A reader of Schopenhauer might suggest that we are witnessing the eradication of Styopka’s Will.  The chapter is almost over.  Nothing is what he is going to get.  The clouds return.

It was as though a black cloud enveloped him from head to foot and he did nothing but watch it, following its imaginary curves, and at times with a shudder trying as it were to ward it off.  This mysterious cloud swallowed up both the outer and the inner world for him.  (64)

In subsequent chapters, each member of the family succumbs to the cloud.  It is a kind of theme and variations structure.  Perhaps it sounds a bit narrow.  I suppose it is.

Tuesday, March 11, 2014

The Golovlyov Family - as though she were trying to understand something and could not

Russian literature is depressing, people say, and they have not even read The Golovlyov Family by Shchedrin* (1876).  It may be the bleakest novel I have ever read.  Eh, probably not, but one of them.  The book is, of course, a comedy.  If it were all meant seriously it would be too easy to laugh at it, but as a comedy it is truly grim.

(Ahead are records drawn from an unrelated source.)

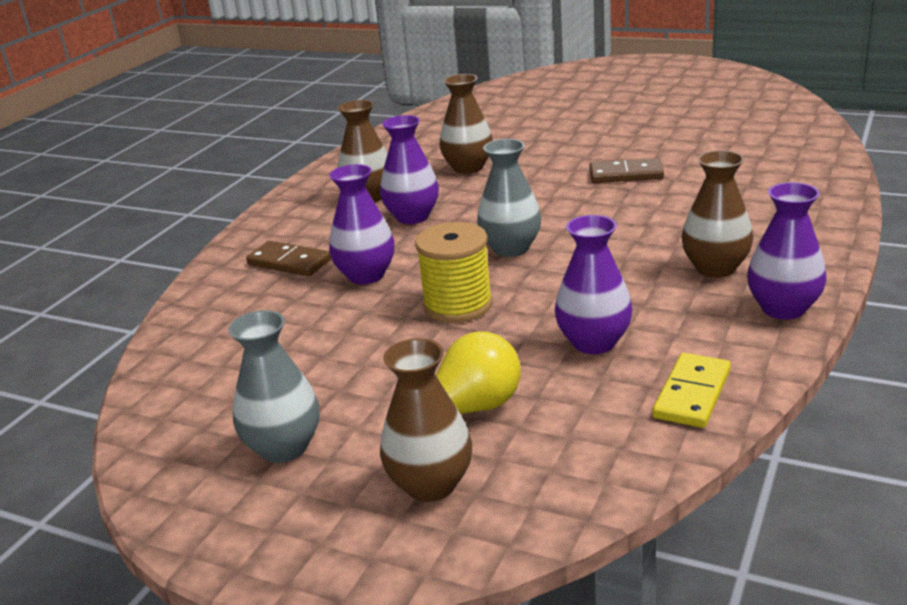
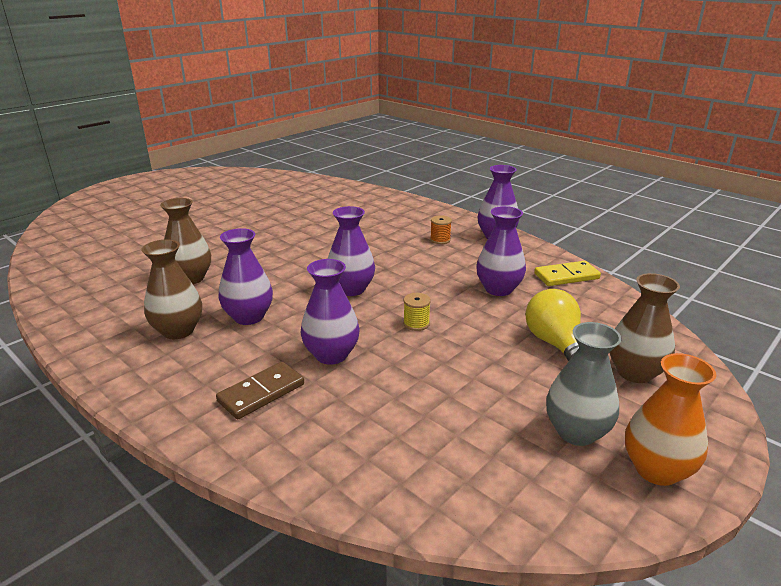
camera: 75 degrees left, 0 degrees up
(232, 512) = (656, 469): none -> orange vase
(458, 305) = (416, 323): yellow spool -> yellow spool, size x0.50
(511, 248) = (351, 289): grey vase -> purple vase
(626, 174) = (289, 232): brown domino -> none
(692, 394) = (566, 276): yellow domino -> yellow domino turned 60 degrees counterclockwise
(715, 268) = (440, 240): brown vase -> orange spool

The Golovlyov Family is the story of a family destroyed by the meaninglessness of everything.  Arina Petrovna Golovlyov and her offspring waste their pointless lives and then die miserably, one by one, mostly one per chapter.  Life has no meaning, but it is well-organized.

Golovlyovo – that was death itself, cruel, greedy death, that is forever stalking a fresh victim…  All deaths, all poison, all sickness – all came from here.  (318)

At first – no, for quite a while – I did not think this novel had much to do with the Turgenev \ Chernyshevsky \ Dostoevsky chain we will all have so much fun with in April, but I see now that I was wrong.  Shchedrin, a famous satirist, has watched fifteen years of debate about nihilists and thought: you want nihilism, I’ll give you real nihilism.

Sorrow and joy, love and hate, did not exist for him: the whole world was in his eyes merely something dead that simply provided one with an opportunity for an endless flow of talk.  (151)

This is Shchedrin’s most original creation, Porphyry Golovlyovo, the hypocrite, if “hypocrite” is a sufficiently strong word.  Porphyry does not mean what he says, about religion or family or work, not because he is hiding his real meaning but because he never means anything at all.  He just wants to talk.  The line above is in a paragraph about his indifference to his son’s suicide.

Porphyry’s emptiness leads to evil, more from the absence of any other value rather than from maliciousness.  It is the evil of the void.  The story, such as it is, is about a succession of characters falling into the void.  They do not die in agony – that would be a different kind of miserable novel – but slide into the pit.

“Mamma! dearest! bless me!“ [Porphyry, of course, always talking]

But Arina Petrovna did not hear.  Her wide-open eyes gazed dully into space as though she were trying to understand something and could not.  (177)

The back cover of the NYRB edition (tr. Natalie Duddington) invokes William Faulkner and One Hundred Years of Solitude.  The Faulkner feeling was present early, the Faulkner of the almost unbearably horrible or stupid characters of As I Lay Dying, another great comedy, or the decaying Compson family of The Sound and the Fury.  I first thought the comparison to García Márquez was cheating, since he was so influenced by Faulkner, but by the end of Golovlyov it almost seems false that the manor, the estate, and the entire world of the novel do not collapse into the void much like One Hundred Years of Solitude disappears into itself.  Shchedrin instead gets in one last joke.

*  I am honestly confused about how to refer to the author.  Shchedrin is a pseudonym.  James Wood uses it, so I guess I will, too.